Clinical Course -- Left Paravertebral Mass


The patient had a two-week history of lower extremity weakness progressing to paralysis. He had no history of upper extremity weakness or respiratory problems. He also had fecal and urinary incontinence. On September 22, he had a fever, slight congestion and a rash. On September 25, he was thought to have scarlet fever. Beginning on the 27th of September, lower extremity weakness was noted which progressed to paraplegia. Guillain-Barre syndrome was suspected at first.

On admission to Children's Hospital of Pittsburgh, a magnetic resonance imaging scan (MRI) reportedly showed a left adrenal mass with extension through the intervertebral foramina into the epidural space with extreme compression of the spinal cord. He had minimal leg movement at this time and an epidural neuroblastoma, T9-L1 was suspected. On October 13, he underwent a T9-L1 osteoplastic laminotomy, decompression of the spinal cord and a biopsy of the epidural tumor.

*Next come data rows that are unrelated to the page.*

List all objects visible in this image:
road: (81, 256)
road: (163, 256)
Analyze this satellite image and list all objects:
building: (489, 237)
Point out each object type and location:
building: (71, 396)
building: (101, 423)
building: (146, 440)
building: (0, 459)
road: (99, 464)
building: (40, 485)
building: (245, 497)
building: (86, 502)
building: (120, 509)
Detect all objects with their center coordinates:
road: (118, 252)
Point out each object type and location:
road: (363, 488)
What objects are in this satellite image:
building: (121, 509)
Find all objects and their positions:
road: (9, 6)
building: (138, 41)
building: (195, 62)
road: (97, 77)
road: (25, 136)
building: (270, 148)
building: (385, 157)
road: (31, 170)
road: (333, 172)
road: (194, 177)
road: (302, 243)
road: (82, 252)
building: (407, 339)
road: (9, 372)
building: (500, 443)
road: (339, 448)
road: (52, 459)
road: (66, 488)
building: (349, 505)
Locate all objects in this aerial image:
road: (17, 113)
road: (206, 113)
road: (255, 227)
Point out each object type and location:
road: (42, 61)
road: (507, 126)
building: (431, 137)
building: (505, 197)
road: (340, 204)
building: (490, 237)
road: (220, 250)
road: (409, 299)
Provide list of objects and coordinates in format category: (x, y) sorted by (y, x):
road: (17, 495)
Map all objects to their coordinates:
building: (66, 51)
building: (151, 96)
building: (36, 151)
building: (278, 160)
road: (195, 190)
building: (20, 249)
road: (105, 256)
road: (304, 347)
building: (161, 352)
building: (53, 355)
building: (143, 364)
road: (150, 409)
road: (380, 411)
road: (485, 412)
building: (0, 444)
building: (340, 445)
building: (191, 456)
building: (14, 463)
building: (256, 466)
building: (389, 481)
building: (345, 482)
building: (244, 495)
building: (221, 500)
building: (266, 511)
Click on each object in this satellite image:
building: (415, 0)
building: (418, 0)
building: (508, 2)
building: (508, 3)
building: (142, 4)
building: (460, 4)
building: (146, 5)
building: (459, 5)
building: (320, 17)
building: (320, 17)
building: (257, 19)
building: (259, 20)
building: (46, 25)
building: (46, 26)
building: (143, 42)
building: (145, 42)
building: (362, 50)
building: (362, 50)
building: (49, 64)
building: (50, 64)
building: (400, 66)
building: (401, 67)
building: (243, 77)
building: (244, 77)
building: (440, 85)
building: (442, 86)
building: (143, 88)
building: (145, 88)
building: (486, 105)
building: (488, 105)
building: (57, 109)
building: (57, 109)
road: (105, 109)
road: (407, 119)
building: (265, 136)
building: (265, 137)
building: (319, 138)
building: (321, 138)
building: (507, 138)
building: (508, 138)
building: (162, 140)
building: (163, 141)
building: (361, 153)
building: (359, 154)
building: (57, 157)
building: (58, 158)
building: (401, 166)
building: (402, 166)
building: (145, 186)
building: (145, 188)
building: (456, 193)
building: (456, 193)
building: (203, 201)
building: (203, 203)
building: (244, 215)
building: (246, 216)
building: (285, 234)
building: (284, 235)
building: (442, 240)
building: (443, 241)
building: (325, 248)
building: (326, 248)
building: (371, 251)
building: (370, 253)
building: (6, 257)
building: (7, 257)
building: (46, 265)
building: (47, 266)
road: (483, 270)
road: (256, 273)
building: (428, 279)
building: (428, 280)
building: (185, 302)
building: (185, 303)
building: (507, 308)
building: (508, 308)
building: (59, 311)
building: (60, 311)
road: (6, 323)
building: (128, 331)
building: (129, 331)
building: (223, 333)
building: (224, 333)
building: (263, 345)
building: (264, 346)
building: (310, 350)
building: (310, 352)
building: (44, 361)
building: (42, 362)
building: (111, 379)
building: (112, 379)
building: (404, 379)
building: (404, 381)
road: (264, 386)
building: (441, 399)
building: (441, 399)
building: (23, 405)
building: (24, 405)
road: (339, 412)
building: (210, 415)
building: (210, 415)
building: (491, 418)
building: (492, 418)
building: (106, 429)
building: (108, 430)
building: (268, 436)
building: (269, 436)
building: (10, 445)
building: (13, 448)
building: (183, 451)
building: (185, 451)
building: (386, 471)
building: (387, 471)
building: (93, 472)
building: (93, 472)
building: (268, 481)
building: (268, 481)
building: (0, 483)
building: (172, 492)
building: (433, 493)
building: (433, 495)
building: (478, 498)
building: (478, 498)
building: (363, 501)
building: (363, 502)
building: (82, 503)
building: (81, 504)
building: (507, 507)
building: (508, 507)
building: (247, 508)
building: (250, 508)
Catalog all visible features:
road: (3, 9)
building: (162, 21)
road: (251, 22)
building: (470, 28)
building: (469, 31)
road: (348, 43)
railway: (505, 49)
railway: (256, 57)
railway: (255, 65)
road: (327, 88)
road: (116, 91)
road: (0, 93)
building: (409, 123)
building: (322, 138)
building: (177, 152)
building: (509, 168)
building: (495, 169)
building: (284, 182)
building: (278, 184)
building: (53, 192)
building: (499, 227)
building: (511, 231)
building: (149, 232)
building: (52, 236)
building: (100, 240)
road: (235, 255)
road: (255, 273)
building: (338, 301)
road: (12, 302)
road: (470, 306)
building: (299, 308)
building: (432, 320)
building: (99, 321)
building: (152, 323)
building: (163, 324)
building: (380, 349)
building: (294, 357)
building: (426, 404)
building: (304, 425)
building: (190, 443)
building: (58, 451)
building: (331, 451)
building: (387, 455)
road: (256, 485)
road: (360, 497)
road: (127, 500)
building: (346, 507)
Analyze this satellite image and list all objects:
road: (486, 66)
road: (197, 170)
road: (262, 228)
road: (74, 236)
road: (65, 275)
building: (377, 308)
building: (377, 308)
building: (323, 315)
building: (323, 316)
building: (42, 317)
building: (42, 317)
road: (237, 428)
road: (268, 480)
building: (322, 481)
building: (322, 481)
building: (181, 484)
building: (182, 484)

A bone scan on October 16, showed decreased uptake at T11-T12. A CT scan that day showed an intrathoracic paravertebral mass with intrathecal extent and extension to the right paravertebral region at T11-T12 with intrathecal extension to T3 and osseous destruction of his posterior vertebral body. A bone marrow biopsy of the iliac crest showed no tumor. On the 18th of October, a double lumen Broviac catheter was placed and he was started on a chemotherapeutic regimen of cisplatin, VP-16, and bleomycin. On October 25, he was started on hyperalimentation and was noted to have some movement of his lower extremities.

He was discharged on October 27, and continued on hyperalimentation. The next day he was reported to be afebrille after episodes of vomiting and diarrhea with black stool. On October 29, he looked "OK" and was eating a "popsicle" while watching television. A few moments later he was lifeless. He was taken to a local hospital and was pronounced dead. His body was transferred to Children's Hospital of Pittsburgh for autopsy.